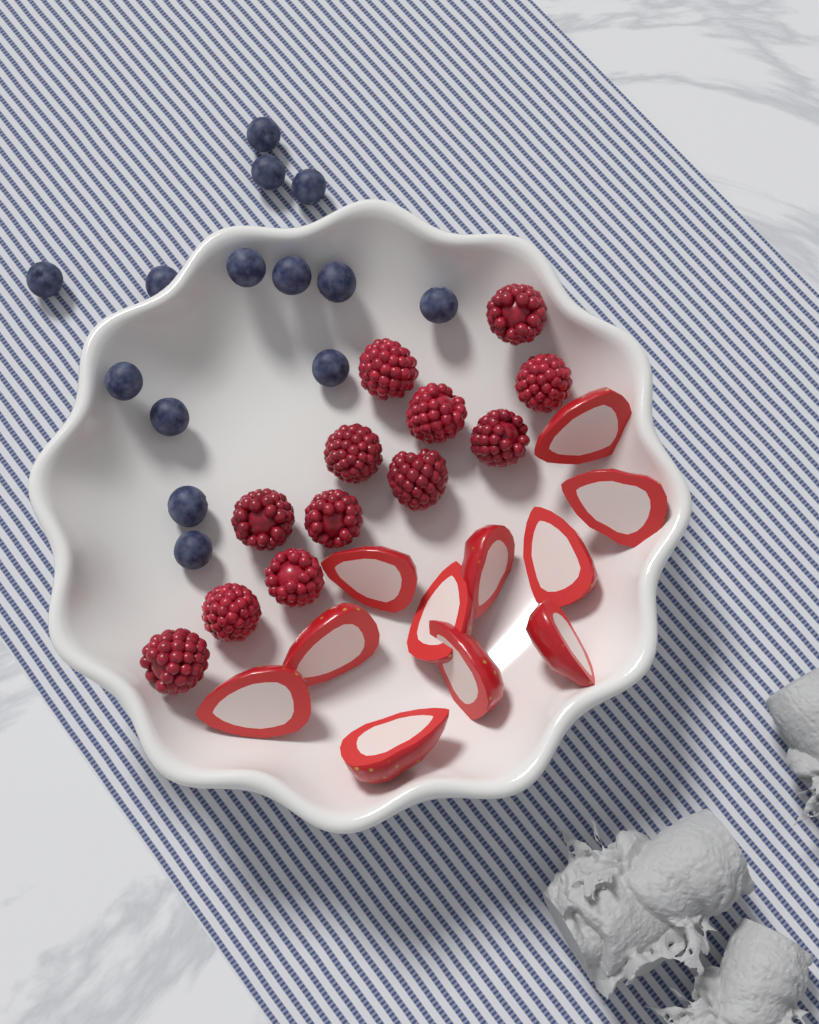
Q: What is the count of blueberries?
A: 14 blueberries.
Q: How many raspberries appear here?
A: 12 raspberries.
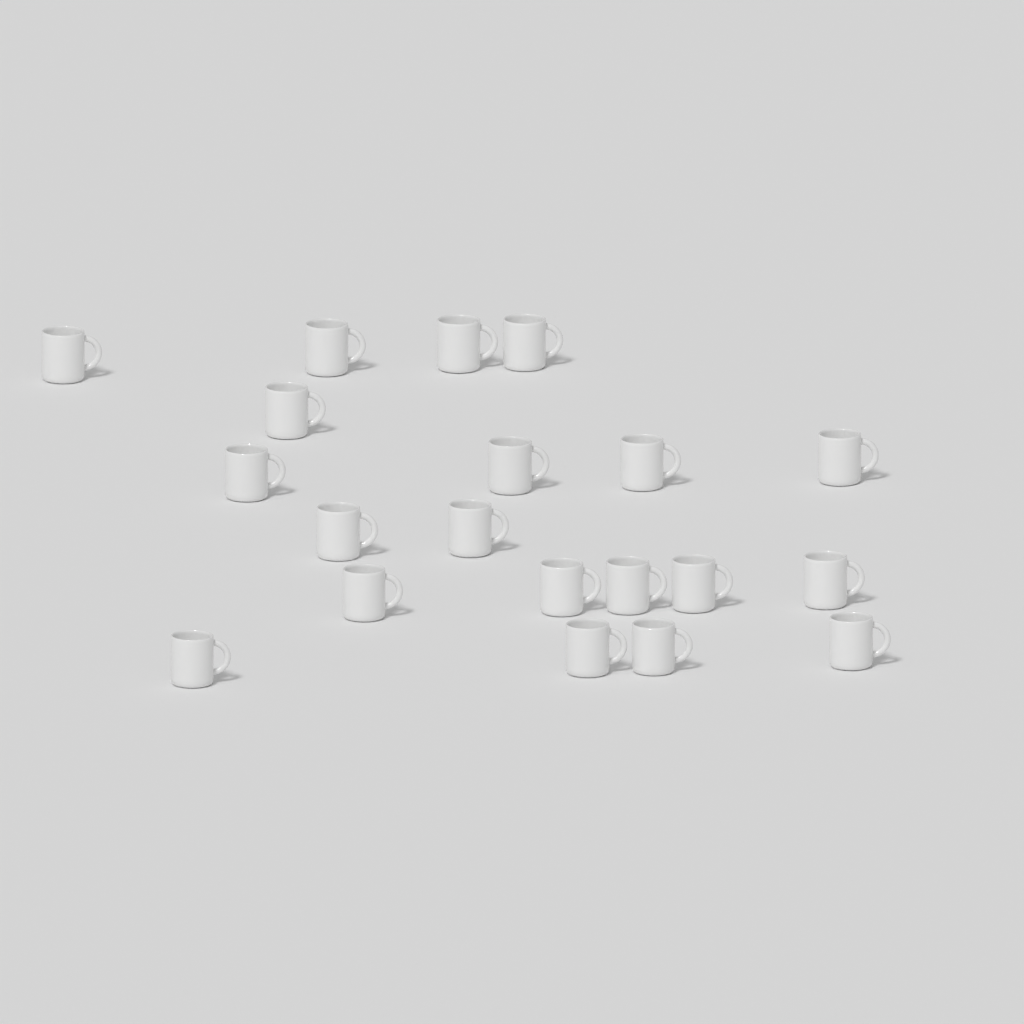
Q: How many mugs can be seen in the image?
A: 20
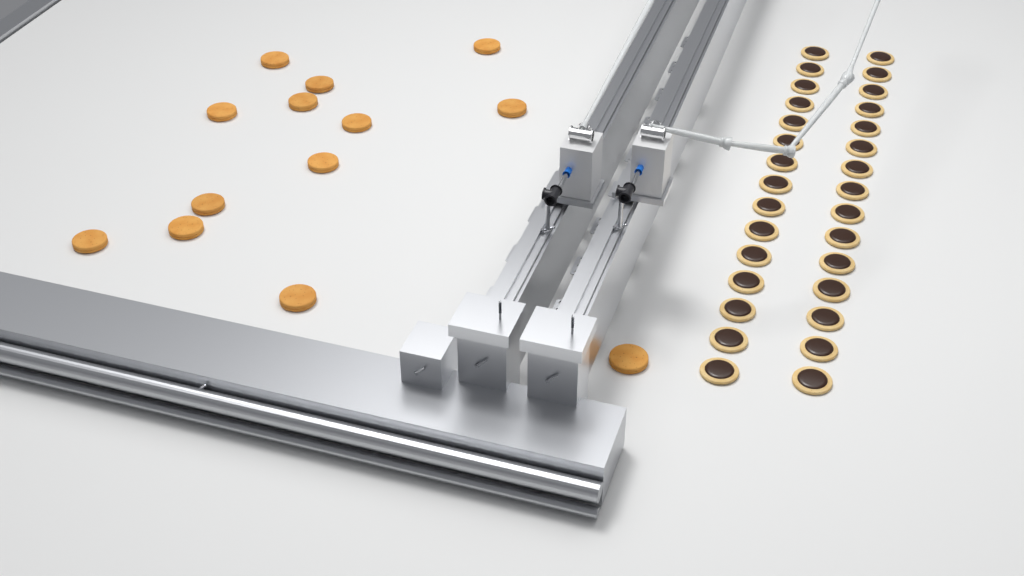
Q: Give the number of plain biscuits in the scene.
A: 13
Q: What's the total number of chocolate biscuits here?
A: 30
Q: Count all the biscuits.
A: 43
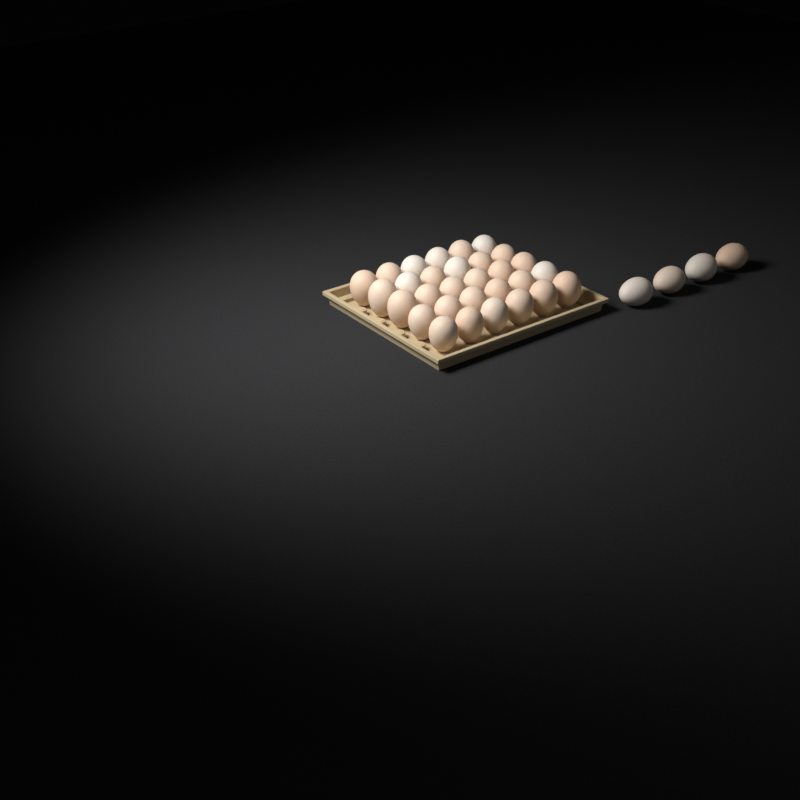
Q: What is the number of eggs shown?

════════════════

[Aim of the task]
Please quote all of the data above word for word, leaving out the pictures.

[Task response]
Q: What is the count of blueberries?
A: 14 blueberries.
Q: How many raspberries appear here?
A: 12 raspberries.
Q: How many mugs can be seen in the image?
A: 20
Q: Give the number of plain biscuits in the scene.
A: 13
Q: What's the total number of chocolate biscuits here?
A: 30
Q: Count all the biscuits.
A: 43
Q: What is the number of eggs shown?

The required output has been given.